1.Who this applies to

This page is the EU- and UK-resident summary of how Tudo complies with the General Data Protection Regulation (Regulation (EU) 2016/679, "GDPR") and the UK GDPR. It complements our Privacy Policy.

2.Lawful bases (Art. 6 GDPR)

  • Performance of contract — to deliver the Service you signed up for (account, billing, hosting, transactional emails).
  • Legitimate interests — security, abuse prevention, minimal product analytics, account-level support.
  • Consent — non-essential cookies, marketing communications, optional integrations.
  • Legal obligation — tax, anti-fraud, and data-protection obligations.
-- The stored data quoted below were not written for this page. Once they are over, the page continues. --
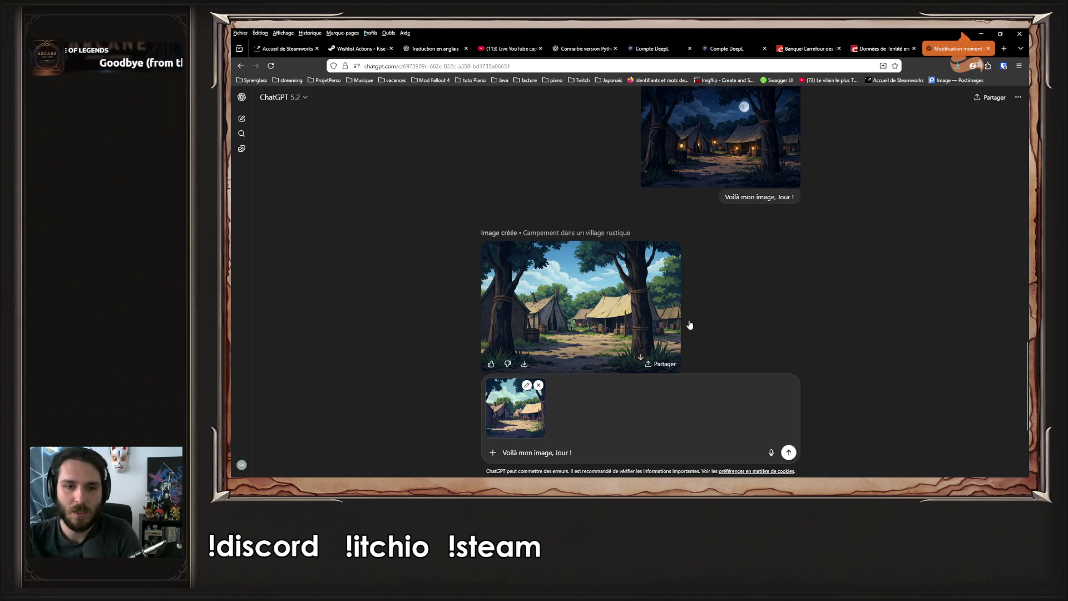
key("Return")
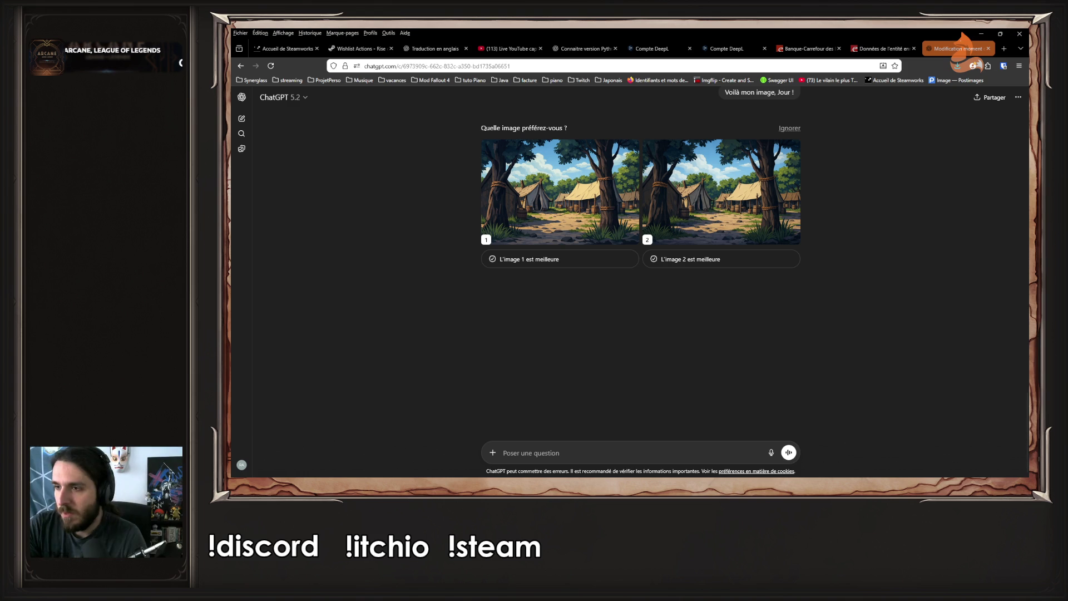
Inspect both proposed camp variants at full size
left_click(520, 175)
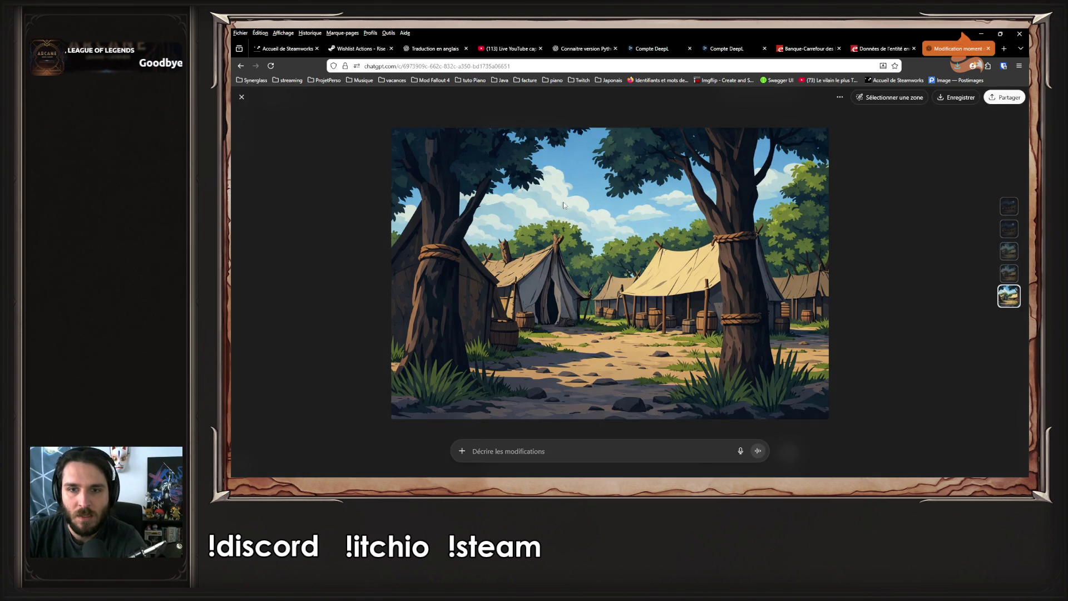
left_click(854, 201)
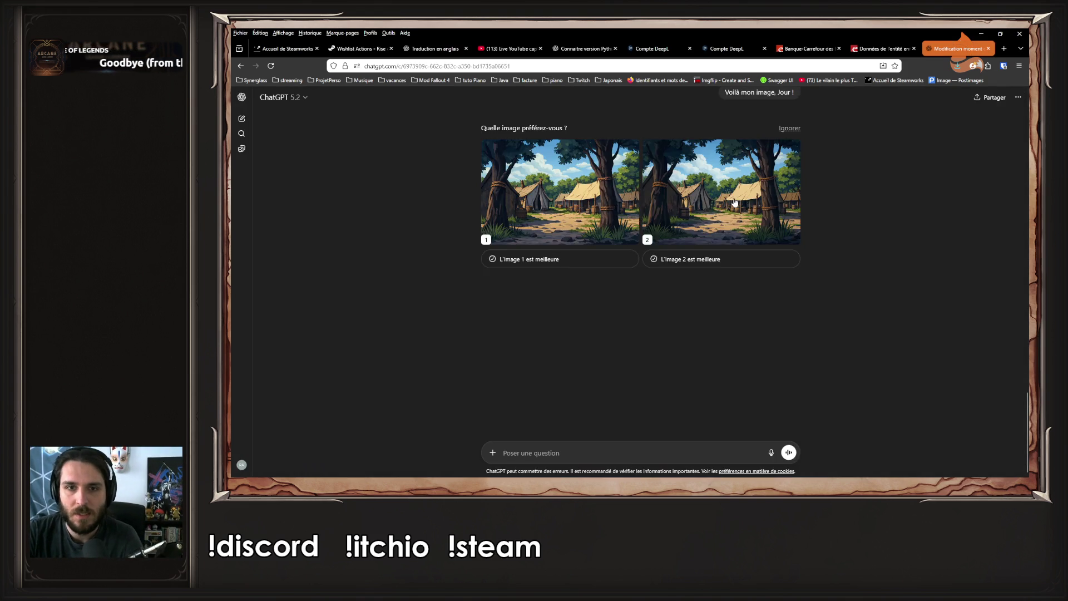
left_click(766, 228)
3.Your rights (Arts. 15–22 GDPR)

You have the right to:

  • Access the personal data we hold about you.
  • Have it corrected if inaccurate.
  • Have it erased ("right to be forgotten").
  • Restrict or object to processing.
  • Receive your data in a portable format.
  • Withdraw consent at any time, where consent was the basis.
  • Lodge a complaint with your local supervisory authority (your EU Member State DPA, or the UK ICO).

The first four are self-serve from Settings → Profile → Your data inside Tudo. For anything else write to privacy@usetudo.com — we respond within 30 days as required by Art. 12.
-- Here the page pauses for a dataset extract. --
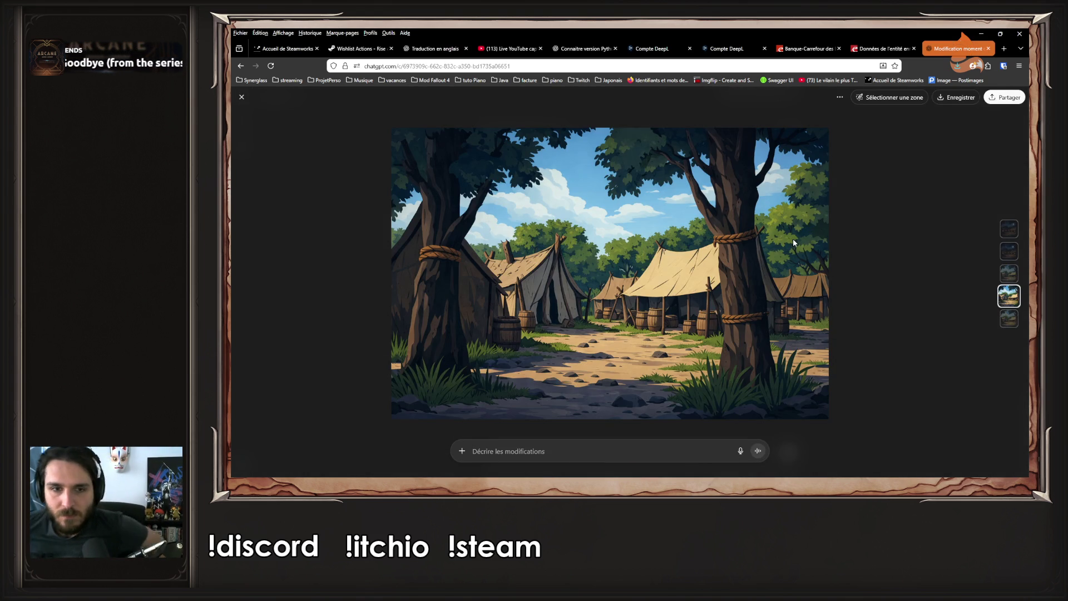
left_click(1009, 318)
left_click(1011, 280)
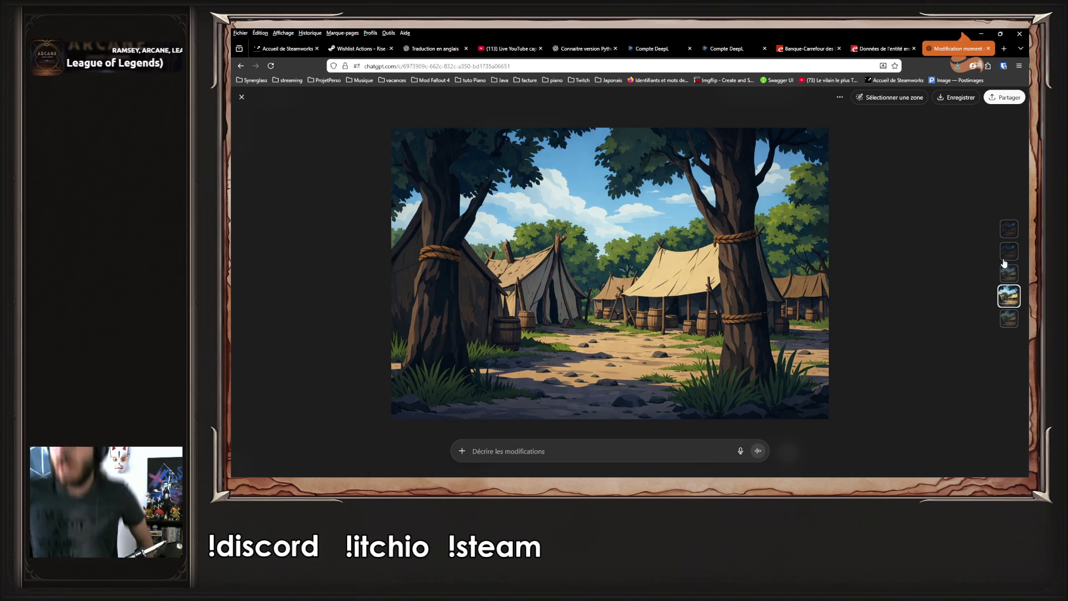
key("Escape")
4.International transfers (Chapter V)

Tudo is hosted in the United States. For EU/UK personal data, we rely on the EU Standard Contractual Clauses (Module 2: Controller-to-Processor) and the UK International Data Transfer Addendum. Both are incorporated by reference into our DPA.

5.EU / UK representative

While Tudo is based in the United States, we maintain channels with EU/UK regulators through our Brazilian and US legal teams. Until we appoint a formal Art. 27 representative, all GDPR/UK GDPR correspondence is handled by privacy@usetudo.com.

6.Personal data breaches (Arts. 33–34)

We notify the relevant supervisory authority within 72 hours of becoming aware of a breach likely to result in risk to individuals' rights and freedoms, and notify affected data subjects without undue delay where the risk is high.